Division of Musculoskeletal and Dermatological Sciences, Faculty of Biology, Medicine and Health, University of Manchester, Manchester, UK.
Immunology and Allergy unit, Department of Medicine, Karolinska Institutet and Karolinska University Hospital, Stockholm, Sweden; Department of Medical Sciences, Uppsala University, Uppsala, Sweden.
Trends Immunol. 2017 Sep;38(9):657-667. doi: 10.1016/j.it.2017.01.008. Epub 2017 Feb 20.
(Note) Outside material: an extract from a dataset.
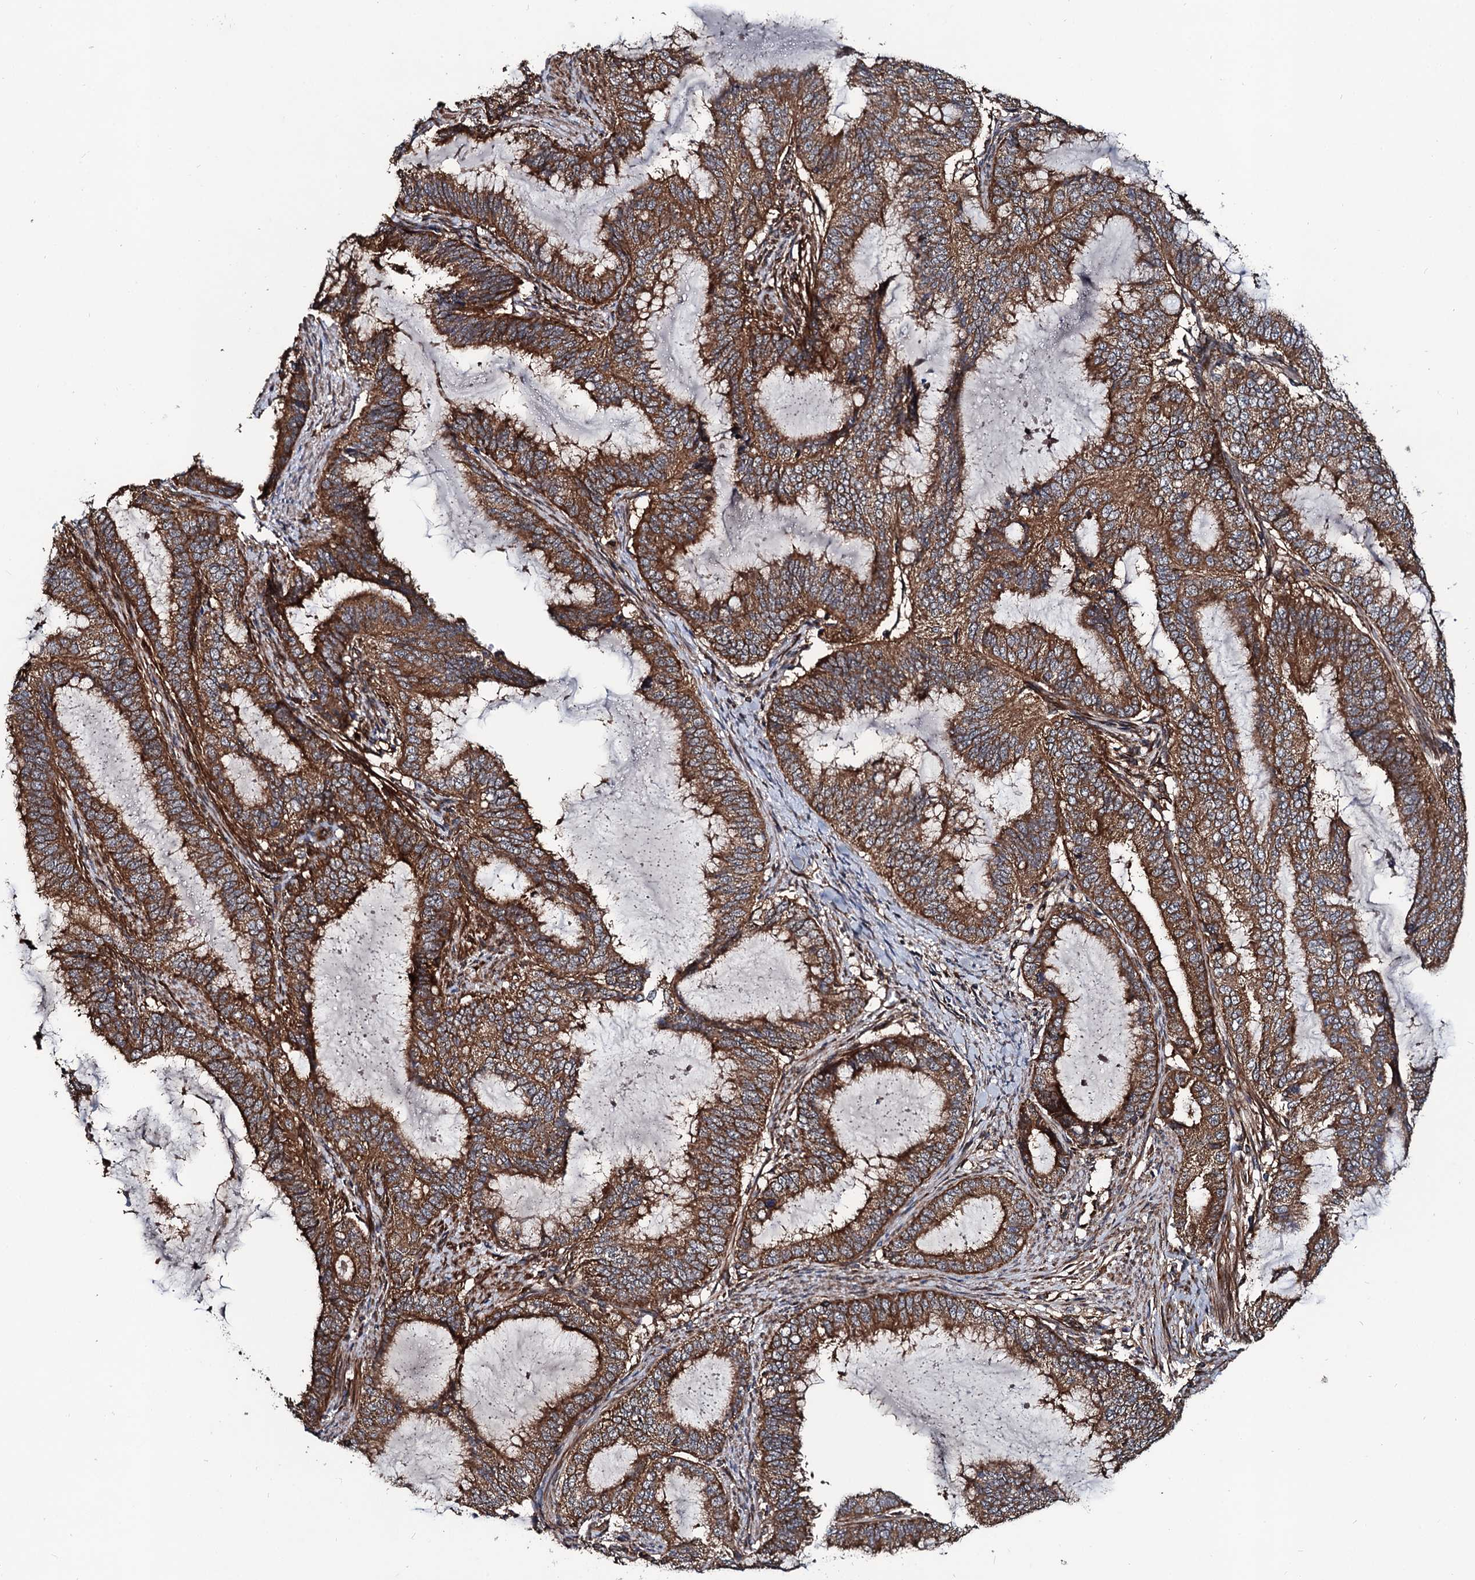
{"staining": {"intensity": "strong", "quantity": ">75%", "location": "cytoplasmic/membranous"}, "tissue": "endometrial cancer", "cell_type": "Tumor cells", "image_type": "cancer", "snomed": [{"axis": "morphology", "description": "Adenocarcinoma, NOS"}, {"axis": "topography", "description": "Endometrium"}], "caption": "Immunohistochemical staining of endometrial cancer demonstrates high levels of strong cytoplasmic/membranous protein staining in approximately >75% of tumor cells. (brown staining indicates protein expression, while blue staining denotes nuclei).", "gene": "NEK1", "patient": {"sex": "female", "age": 51}}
Mast cells are powerful immune modulators of the tissue microenvironment. Within seconds of activation, these cells release a variety of preformed biologically active products, followed by a wave of mediator synthesis and secretion. Increasing evidence suggests that an intricate network of inhibitory and activating receptors, specific signaling pathways, and adaptor proteins governs mast cell responsiveness to stimuli. Here, we discuss the biological and clinical relevance of negative and positive signaling modalities that control mast cell activation, with an emphasis on novel FcεRI regulators, immunoglobulin E (IgE)-independent pathways [e.g., Mas-related G protein-coupled receptor X2 (MRGPRX2)], tetraspanins, and the CD300 family of inhibitory and activating receptors.
肥大细胞是组织微环境中强大的免疫调节剂。在激活后的几秒钟内,这些细胞释放各种预先形成的具有生物活性的产物,随后是一波介质的合成和分泌。越来越多的证据表明,抑制性和激活性受体、特定的信号通路和衔接蛋白的复杂网络控制着肥大细胞对刺激的反应性。在这里,我们讨论了控制肥大细胞活化的负信号和正信号模式的生物学和临床相关性,重点介绍了新型 FcεRI 调节剂、IgE 非依赖性途径[例如,Mas 相关 G 蛋白偶联受体 X2 (MRGPRX2)]、四跨膜蛋白和抑制性和激活性的 CD300 家族受体。